I continued the classes, passed, did the graphic design and eventually went on to work in securities litigation and then education—-ironically, I ended up teaching/designing a program teaching MS Word to mastery-certification level. Further, I’ve used those MS Office (Word, Excel, PowerPoint, Access, outlook) advanced skills, and then particularly using in PowerPoint in my own business—-learning how to do design work over the past decade.

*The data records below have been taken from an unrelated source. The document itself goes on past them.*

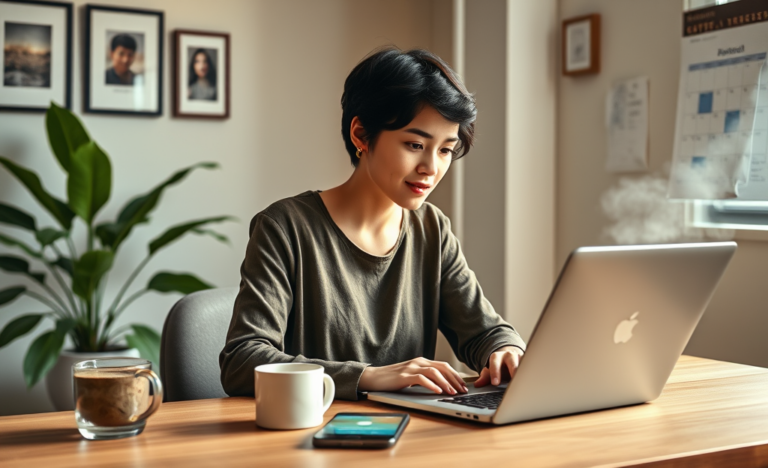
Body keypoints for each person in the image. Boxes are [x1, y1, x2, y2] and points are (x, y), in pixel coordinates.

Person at [219, 47, 526, 401]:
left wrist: (506, 350)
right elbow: (243, 360)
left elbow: (485, 331)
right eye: (415, 144)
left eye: (445, 150)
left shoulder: (432, 229)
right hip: (317, 430)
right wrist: (368, 376)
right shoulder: (285, 228)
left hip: (412, 428)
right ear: (361, 135)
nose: (431, 168)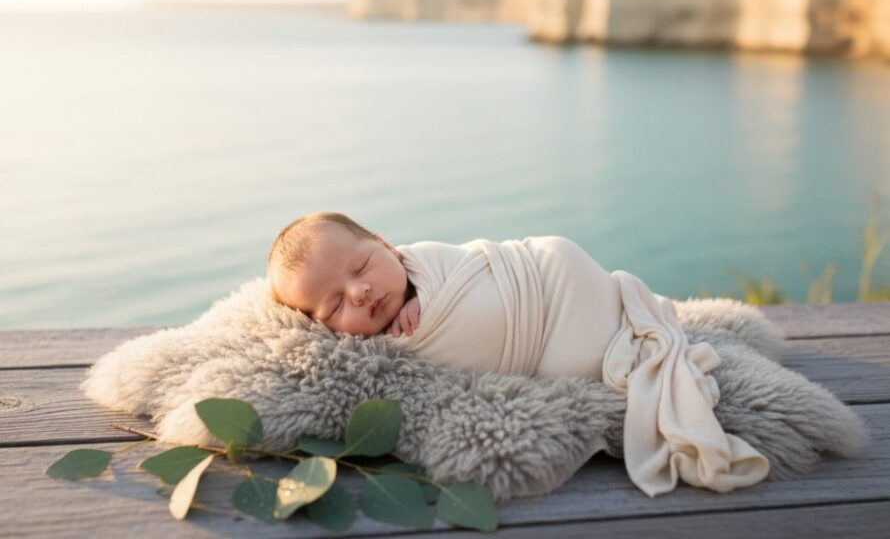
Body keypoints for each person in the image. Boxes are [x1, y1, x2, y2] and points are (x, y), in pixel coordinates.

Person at [267, 211, 770, 497]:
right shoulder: (376, 354)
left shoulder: (424, 261)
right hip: (540, 323)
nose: (359, 293)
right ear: (318, 325)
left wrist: (424, 299)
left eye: (361, 266)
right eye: (335, 305)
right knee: (568, 365)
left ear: (384, 243)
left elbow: (475, 262)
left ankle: (617, 321)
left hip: (550, 272)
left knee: (581, 355)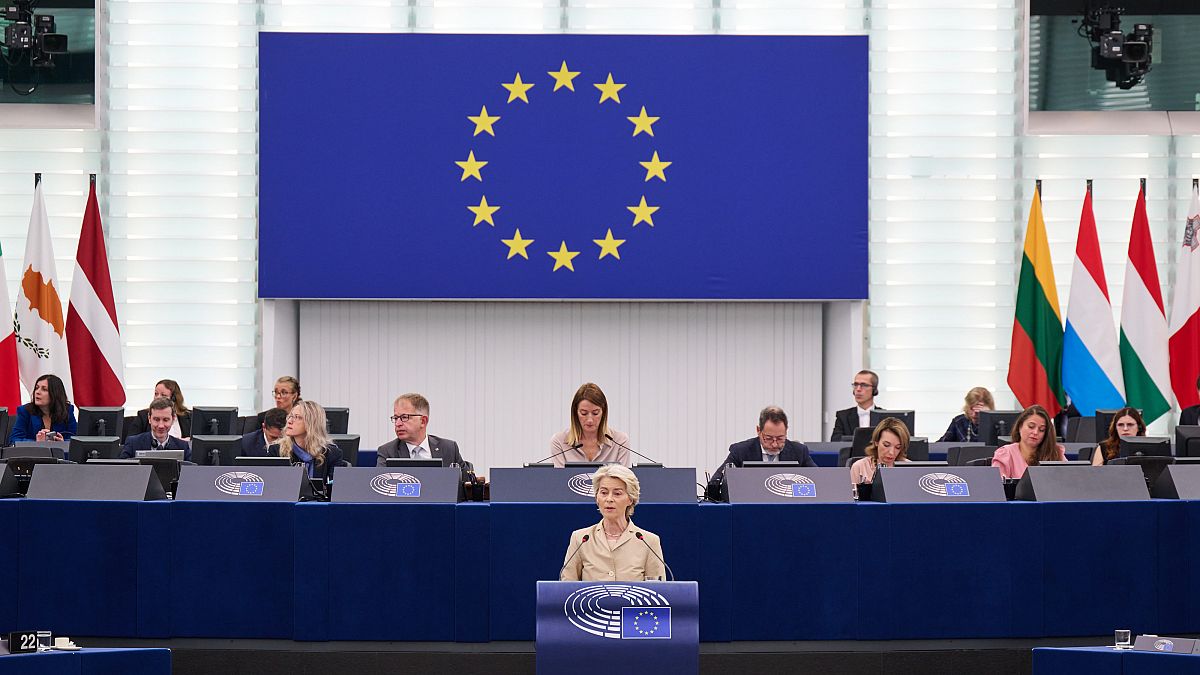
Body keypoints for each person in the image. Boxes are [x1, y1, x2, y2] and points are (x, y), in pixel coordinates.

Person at [559, 463, 667, 582]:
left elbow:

I was young. I was also capable with skills, I think it’s important to be tight on your skills and not allow anyone to downgrade your potentiality. The reason why I didn’t directly express why I was leaving was two fold—-I didn’t want to get into the whole psycho drama of it—-I was committed to something. Two, I don’t always feel the need to “fight”/combat points sometimes in work situations because I see it as an aspect of my life, not my life, there are other jobs in the world. Some of that detachment has to do with the fact that I’ve had small businesses so I’m already, not half foot in, but capable of being a foot out. I have a sense of self greater than only as an employee.

I also have a personal motto since I was a child:

“I am sovereign unto myself.”

No one tells a sovereign being their potential.